Despite the various controversial issues I have highlighted about Bhaktivinoda Thakur's life, which would certainly make it seem as though I am making an attempt to undermine his reputation, I don't see things that way. I continue to think of him as a really amazing person and definitely one of those highly accomplished individuals who manages to juggle a responsible career with copious intellectual creativity on the side. In short, an inspiration to me spiritually.

Those who worked in the Indian Civil Service were frequently such accomplished men, whether British or Native. Bhaktivinoda Thakur's appeal to his employers consisted of far more than his academic credentials -- for he had few. It seems that he was able to converse with them in an intelligent way.

He was writing English poetry in a very sophisticated classical style even at 17, He wrote his Poriade in two parts and published it, and proudly gave it to whomever he met, like Raj Mehtab of Burdwan, and Alexander Duff..
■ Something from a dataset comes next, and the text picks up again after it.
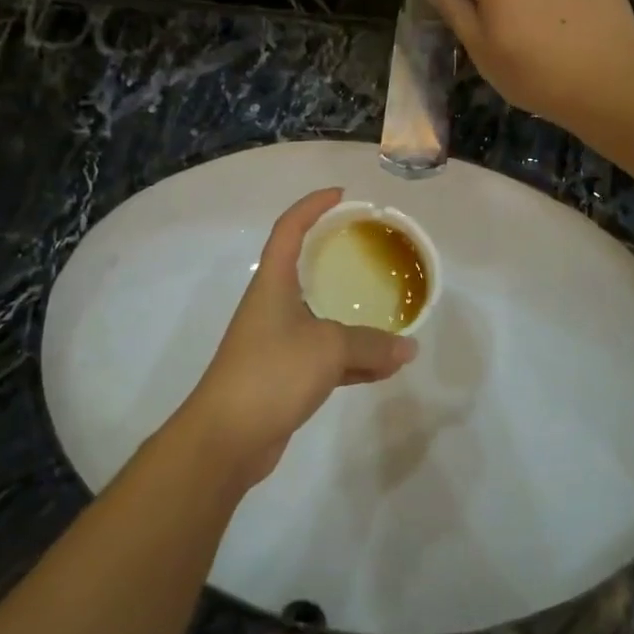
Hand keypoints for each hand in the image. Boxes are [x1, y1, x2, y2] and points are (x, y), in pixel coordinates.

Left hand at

His reading was very extensive. He pretty much went through everything that was available. It does not seem that British India was very far behind developments in English thought and literature of the time,

It is something of a wonder that he did not go the way of all the people who surrounded him, contemporaries like Keshub Chandra Sen, Dwijendranath Tagore, Satyendranath Tagore, Nabagopal Mitra,, etc., and become a figure remembered by Bengalis to this day as a part of the Bengal Renaissance. For most Bengalis, Chaitanya Vaishnavism was part of the problem, something that belongs to the superstitious past and is certainly not something that reveals the highest ideals or concepts of human development.

Well, that is our subject when we talk about Bhaktivinoda. As people who take the essence through the natural revelation that comes through sahaja-samadhi, we are bound to extract the essence from Gaudiya Vaishnavism. That is the intellectual task that he set for us. He would accept, I should think, the critiques as necessary for progressive thought.

See also this article from 2007,


Prem Prakash said…
Reading Thakurji, it seems he was able to appreciate the intellectual and aesthetic strengths of the Western culture which exercised such an influence on him and his surroundings. Rising above his social world, he recognized much its showllowness, finding the greater wisdom and beauty of Vedic culture. What a true Paramahamsa, capable of crossing a seemingly insurmountable ocean of misunderstanding, drinking the milk out of the Yamuna and the Thames.